Funny, it's already enabled. Is there some other setting? Like USB requiring power to operate the antenna when the computer is off??


----------



## DoubleHelix (Dec 10, 2004)

Go into Device Manager, and look for a section called Human Interface Devices. Look for an entry there with a Power Management tab, and enable that same setting.

I went in a long time ago and turned all of that off. Unless you put your computer into stand by and *immediately* walk away and never go near the computer you won't have a problem. But if you so much as bump the desk or table it's on, and the mouse moves the _slightest_, it'll wake right up. Pushing the power button works much better for me.


----------



## rasmasyean (Jul 8, 2008)

Nope. That didn't work either.

I also set the "Generic USB Hub" and "USB Root Hub" to not "Allow the computer to turn off device to save power".

I tested all the USB ports and they all give power when the computer is in SLEEP.

The interesting thing is that these USB "Power Management" tabs have the "Allow this device to wake the computer" options ghosted. Is that indicative of the problem?


----------



## rasmasyean (Jul 8, 2008)

OK I cross-checked with the Vista computer and the "USB Root Hub" has that "wake" option ghosted as well. But there's no "Power Management" tab on the "Generic USB Hub" or any other USB devices. I know these devices weren't mentioned in the suggestions, but I just thought I'd throw this in just in case.

But the "Human Interface Devices" don't have any check marks on the "Allow this device to wake the computer". But both the keyboard and the mouse wake the computer.


----------



## Elvandil (Aug 1, 2003)

You're right that the receiver needs power or you can't use a wireless kb to wake the machine. Some boards still provide USB power in sleep mode, or one of its supported type of sleep mode, and others do not.

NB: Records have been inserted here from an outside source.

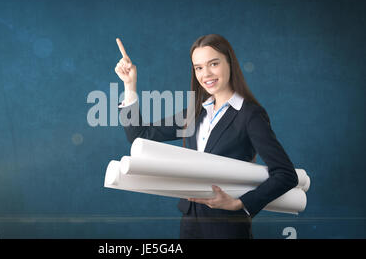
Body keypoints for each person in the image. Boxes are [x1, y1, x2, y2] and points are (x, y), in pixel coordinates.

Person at [114, 34, 298, 239]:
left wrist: (241, 204)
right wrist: (129, 86)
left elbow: (286, 174)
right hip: (191, 222)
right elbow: (139, 134)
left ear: (230, 63)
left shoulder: (250, 115)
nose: (206, 74)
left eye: (214, 64)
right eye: (199, 67)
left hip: (227, 226)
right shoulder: (195, 113)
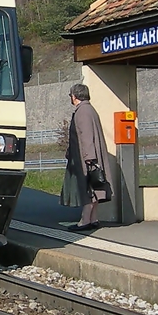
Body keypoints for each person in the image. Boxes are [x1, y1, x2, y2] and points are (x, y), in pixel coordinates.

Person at [61, 83, 111, 231]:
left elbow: (86, 135)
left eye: (71, 95)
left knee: (87, 189)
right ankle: (93, 219)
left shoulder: (82, 112)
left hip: (86, 158)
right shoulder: (89, 110)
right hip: (91, 156)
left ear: (74, 96)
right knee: (95, 188)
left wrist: (89, 157)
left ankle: (85, 221)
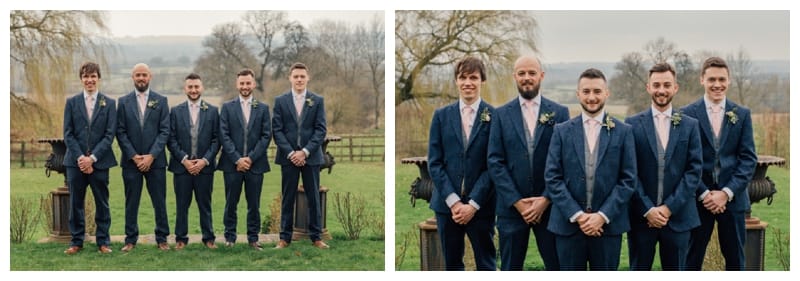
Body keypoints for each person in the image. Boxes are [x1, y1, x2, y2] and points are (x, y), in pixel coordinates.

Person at [544, 68, 636, 270]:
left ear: (606, 93)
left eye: (597, 91)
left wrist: (602, 216)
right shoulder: (561, 131)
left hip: (608, 228)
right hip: (568, 226)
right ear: (578, 94)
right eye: (586, 92)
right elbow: (552, 177)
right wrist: (578, 215)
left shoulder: (623, 131)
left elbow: (628, 180)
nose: (591, 97)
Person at [488, 55, 568, 271]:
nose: (527, 77)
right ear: (515, 76)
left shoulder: (560, 113)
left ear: (541, 76)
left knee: (557, 267)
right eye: (521, 73)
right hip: (512, 210)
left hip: (550, 209)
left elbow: (566, 161)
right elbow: (495, 161)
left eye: (532, 73)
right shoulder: (500, 114)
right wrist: (517, 202)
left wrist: (546, 199)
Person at [625, 62, 702, 270]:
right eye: (656, 85)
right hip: (642, 219)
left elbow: (694, 171)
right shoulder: (631, 125)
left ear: (675, 88)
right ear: (648, 87)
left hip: (678, 218)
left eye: (667, 85)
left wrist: (669, 208)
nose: (661, 90)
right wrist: (648, 209)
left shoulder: (690, 125)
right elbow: (629, 172)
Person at [682, 57, 757, 271]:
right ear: (702, 80)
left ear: (729, 81)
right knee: (691, 261)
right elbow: (684, 161)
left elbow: (748, 159)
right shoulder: (686, 114)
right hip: (698, 201)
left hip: (732, 201)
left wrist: (726, 192)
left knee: (735, 261)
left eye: (722, 79)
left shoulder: (741, 114)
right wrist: (704, 194)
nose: (717, 84)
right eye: (712, 79)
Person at [428, 56, 496, 270]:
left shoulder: (495, 116)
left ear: (482, 81)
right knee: (452, 264)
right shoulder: (441, 116)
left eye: (473, 77)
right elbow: (435, 163)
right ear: (456, 81)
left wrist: (473, 204)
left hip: (482, 206)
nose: (468, 82)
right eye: (463, 77)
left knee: (486, 263)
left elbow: (493, 164)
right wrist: (455, 202)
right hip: (447, 207)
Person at [62, 62, 117, 255]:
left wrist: (92, 158)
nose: (89, 80)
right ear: (81, 79)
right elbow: (68, 133)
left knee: (102, 202)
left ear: (98, 78)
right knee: (76, 202)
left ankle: (103, 241)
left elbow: (109, 135)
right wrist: (81, 158)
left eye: (93, 76)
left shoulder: (109, 104)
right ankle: (76, 241)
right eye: (86, 76)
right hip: (75, 163)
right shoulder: (71, 102)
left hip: (100, 163)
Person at [272, 62, 329, 249]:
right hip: (288, 158)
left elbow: (320, 130)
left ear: (307, 78)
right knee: (288, 197)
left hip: (310, 157)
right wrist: (291, 153)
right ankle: (284, 238)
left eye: (302, 76)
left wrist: (304, 152)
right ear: (290, 78)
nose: (299, 79)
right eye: (295, 76)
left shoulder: (317, 100)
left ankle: (316, 237)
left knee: (313, 197)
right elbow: (277, 130)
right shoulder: (281, 101)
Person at [116, 63, 171, 252]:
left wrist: (151, 156)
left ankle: (162, 238)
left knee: (159, 202)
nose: (141, 78)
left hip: (155, 163)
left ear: (150, 76)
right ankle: (130, 239)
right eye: (138, 75)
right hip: (131, 163)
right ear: (132, 77)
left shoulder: (161, 101)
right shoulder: (123, 102)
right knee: (131, 202)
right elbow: (120, 132)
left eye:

Check the advanced settings in your Power Options, too, just to see if anything relevant is there. You may find other settings there that you want to change, anyway.


----------



## rasmasyean (Jul 8, 2008)

I didn't fing anything relevant there.

I swapped out the Vista keyboard/mouse for this one and this one works on the Vista computer so I guess the keyboard/mouse is working properly too.


----------



## rasmasyean (Jul 8, 2008)

OK, it looks like I got it to work. There was a BIOS setting called:

Wake Up Event Setup -> Resume from S3 by USB Device

It was default to [Disabled].

Thanks for all the help.


----------



## rasmasyean (Jul 8, 2008)

Oh also,

One thing about the mouse wakeup, is that it doesn't wake the computer when you move it a little as you said. You seem to have to change directions in order for the computer to wake. So either the new motherboard requires the "shake wake" or there could be some other setting to adjust the sensitivity of the wake. Any ideas?


----------